Tuesday 16 September 2008

An Old Case of the Writer's Block

I am blocked.

Blocked like so many drains in New Orleans.

I'm not quite sure what to do about it other than write things. Unimportant things of no consequence. Like this. Just to get myself flowing, so to speak.

It's not working.

I'm supposed to be writing two plays. Neither are happening. Blocked, like I say. Blockety blocked blocked blocked.

But then I got a bit inspired. Started writing a short film. Was going well. Really well. I thought, by gosh, at this rate I could I have it finished by this afternoon. That was three days ago. And the two policemen have got no further with their enquiry at all. Andre Breton is trying to organise the Surrealists and Pitcairn is still standing around in Lexington, trying to understand why everyone's started brawling.

Ad nauseum.

Ad infinitum!

Tch.

Might have a cup of tea. That usually helps.

1 comment:

James Duckworth said...

When stuck in this all-too familiar quandary, I find a few things have the potential to help me out.
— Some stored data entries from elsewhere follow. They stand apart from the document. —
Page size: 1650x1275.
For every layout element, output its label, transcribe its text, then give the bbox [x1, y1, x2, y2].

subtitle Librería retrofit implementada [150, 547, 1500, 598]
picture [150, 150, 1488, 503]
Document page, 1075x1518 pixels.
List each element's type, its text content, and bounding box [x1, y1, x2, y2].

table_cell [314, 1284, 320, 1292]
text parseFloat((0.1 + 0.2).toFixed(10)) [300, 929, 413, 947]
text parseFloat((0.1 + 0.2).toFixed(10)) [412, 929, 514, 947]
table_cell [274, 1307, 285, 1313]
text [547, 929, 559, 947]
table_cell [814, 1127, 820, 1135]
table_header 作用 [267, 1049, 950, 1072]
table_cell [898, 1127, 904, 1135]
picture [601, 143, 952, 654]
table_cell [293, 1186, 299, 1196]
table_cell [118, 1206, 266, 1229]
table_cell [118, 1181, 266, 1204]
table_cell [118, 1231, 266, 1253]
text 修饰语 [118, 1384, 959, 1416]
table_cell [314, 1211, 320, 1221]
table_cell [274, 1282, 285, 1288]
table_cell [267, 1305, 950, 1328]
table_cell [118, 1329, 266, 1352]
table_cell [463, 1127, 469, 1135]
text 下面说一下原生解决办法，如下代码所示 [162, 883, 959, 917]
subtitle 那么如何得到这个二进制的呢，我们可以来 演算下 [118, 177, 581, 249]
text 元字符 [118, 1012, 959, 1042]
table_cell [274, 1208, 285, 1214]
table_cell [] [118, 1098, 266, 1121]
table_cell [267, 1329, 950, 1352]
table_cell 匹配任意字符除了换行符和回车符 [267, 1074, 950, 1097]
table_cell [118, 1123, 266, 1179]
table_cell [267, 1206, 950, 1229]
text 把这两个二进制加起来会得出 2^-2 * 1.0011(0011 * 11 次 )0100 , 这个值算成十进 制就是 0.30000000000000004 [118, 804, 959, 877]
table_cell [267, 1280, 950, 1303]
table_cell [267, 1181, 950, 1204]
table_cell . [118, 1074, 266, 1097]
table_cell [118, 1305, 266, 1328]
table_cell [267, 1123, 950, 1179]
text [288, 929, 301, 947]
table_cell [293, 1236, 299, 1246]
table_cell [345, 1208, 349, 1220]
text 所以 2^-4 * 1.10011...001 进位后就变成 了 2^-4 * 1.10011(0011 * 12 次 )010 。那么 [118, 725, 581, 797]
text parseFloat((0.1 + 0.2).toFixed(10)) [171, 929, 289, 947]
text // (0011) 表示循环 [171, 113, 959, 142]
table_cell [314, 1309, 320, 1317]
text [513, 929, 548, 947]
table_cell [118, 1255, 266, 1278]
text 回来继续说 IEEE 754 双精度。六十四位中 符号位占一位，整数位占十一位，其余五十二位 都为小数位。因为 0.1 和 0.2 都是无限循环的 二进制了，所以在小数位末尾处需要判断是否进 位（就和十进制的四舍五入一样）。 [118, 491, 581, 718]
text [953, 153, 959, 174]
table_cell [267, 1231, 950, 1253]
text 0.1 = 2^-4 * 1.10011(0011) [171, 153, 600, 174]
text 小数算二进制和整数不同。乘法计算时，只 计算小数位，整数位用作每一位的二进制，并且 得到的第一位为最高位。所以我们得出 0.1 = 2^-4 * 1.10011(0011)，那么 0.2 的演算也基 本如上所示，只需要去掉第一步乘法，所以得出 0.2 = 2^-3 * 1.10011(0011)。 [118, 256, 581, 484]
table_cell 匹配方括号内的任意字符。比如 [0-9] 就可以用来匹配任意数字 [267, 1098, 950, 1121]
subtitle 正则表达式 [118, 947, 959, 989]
1. I have an experience forced on me that changes me by a few degrees. Admittedly it's difficult to bring this on yourself, usually because you have no idea what the situation is going to be and how it's going to change you, and it's also rather time-consuming. I usually find that these experiences crash down on me when I'm least expecting it, and busy doing something else. "Life is what happens to us while we're busy making other plans" I think John Lennon once sang. If the circumstances are particularly devastating, you may need a cooling period before you can engage the intellect and put the ideas into words (or music).

2. Read something new and fairly random that grabs my interest. It usually puts ideas into my head. It's the above (a life experience) gone text-wise, and is thus a far more time-efficient method.

3. Find something that manages to be both fascinating and yet obscure, and steal it. Of course, you may need to warp the original ideas enough to avoid any charges of plagiarism should your source be discovered. But as Einstein said, "the secret of creativity is knowing how to hide your sources."